Page extract below:

Lower-income students driving India loan application surge
Student finance platforms are experiencing a surge in loan applications by Indian students, particularly driven by those from less-developed regions of the country, according to a leading international postgraduate finance company.
Data released earlier this year by international student loan company Prodigy Finance shows that the number of Indian students applying for education loans through its platform grew by 98% in the first quarter of 2022, compared to the same period last year.
India country head at Prodigy Finance Mayank Sharma told The PIE News that the trend has continued into the second quarter of 2022, now reaching a 100% growth in loan applications from India this year compared to last year.
In comparison, by this point in 2021 there had been a 78% growth in applications from 2020.
Speaking to Indian newspaper The Economic Times, Sharma attributed the increase to the re-opening of international travel and the easing of other Covid restrictions, which have helped the international education sector to recover from the impact of the pandemic.
India’s towns and cities are classified as tier one, two or three according to their population size and level of development, where tier one is the most developed. Significantly, tier two and tier three cities and towns contributed to 176% of the growth recorded by Prodigy Finance.
“Students who come from lower-income backgrounds do not have the ability to provide collaterals or co-signers”
“We are very excited to see that a lot of students from tier two and three cities are now able to make their study abroad dreams come true,” Sharma told The PIE.
“These students who come from lower-income backgrounds do not have the ability to provide collaterals or co-signers, which has thus far restricted their access to student loans, especially for higher studies abroad.”
Sharma believes that students are becoming more aware and trusting of fintech platforms like Prodigy Finance for funding overseas study.
“More and more aspiring students are considering Prodigy as their lender of choice, which is, in turn, driving this growth for us,” Sharma said.
Writing in The PIE earlier this year, Ashish Fernando, CEO of edtech platform iSchoolConnect, said that online study agencies were also reaching more students in India’s rural communities, driving up outbound student numbers from these regions.
University Living, a student accommodation marketplace that partners with education loan providers, said it had seen four times the number of Indian students enquiring about loans through its website.
Its data also shows increased enrollment rates among Indian students from tier 2 and 3 cities.
“Students from rural India are more aware about the options available to them,” said Saurabh Arora, founder and CEO of University Living, adding that Indian students increasingly “see an education loan as more of an investment into their futures”.
Similarly, Leverage Finance, the fintech branch of study abroad platform Leverage Edu, said it has seen a 500% increase in education loan applications from Indian students since it launched in January 2022.
But Akshay Chaturvedi, founder and CEO of Leverage Edu, said that, in the company’s experience, “it is students and parents from the large towns that still make up the majority of education loan disbursals.”
“A large majority of students coming in from tier 2 and 3 towns in India prefer to not take education loans,” Chaturvedi said.
“They could be either opting for other traditional financing options, or using up savings for the first few semesters and then looking for a part-time job there.”
A report by Redseer strategy consultants published in October 2021 found that spending on post-k12 education by Indian households had risen steeply as the country saw a 30% growth in per capita income over the past six years.
However, Chaturvedi urged caution when linking loan applications to wider trends: “I wouldn’t necessarily correlate growth in education loans to study abroad trends. That is here anyway, and not every student opts for a loan.”
In its report, Redseer found that 43% of Indian students planned to self-finance their study abroad, while 28% hoped for scholarships. 9% said their first choice would be an education loan.

End of Page extract.

- To do
A) Answer these questions using the article on Indian student loan applications:
(i) By what percentage did Indian students' loan applications through Prodigy Finance grow in the first quarter of 2022 compared with the same period the previous year?
(ii) In what month and year did Leverage Finance launch?
(iii) According to the Redseer report, what percentage of Indian students planned to self-finance their study abroad?
B) List every person named in the article on Indian student loan applications.
The entries play no part in this work.

Supplied records below:

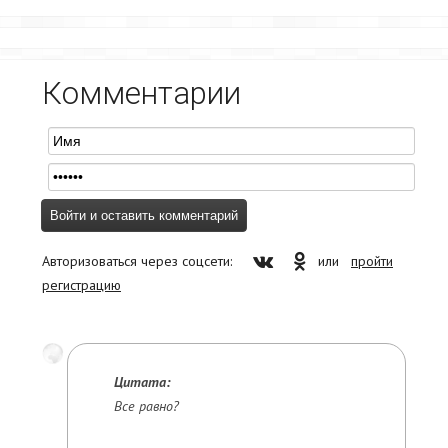
Комментарии
Авторизоваться через соцсети:
или
пройти
регистрацию
Цитата:
Все равно?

End of Supplied records.

- Solution list
A)
(i) 98%
(ii) January 2022
(iii) 43%

B) Mayank Sharma, Ashish Fernando, Saurabh Arora, Akshay Chaturvedi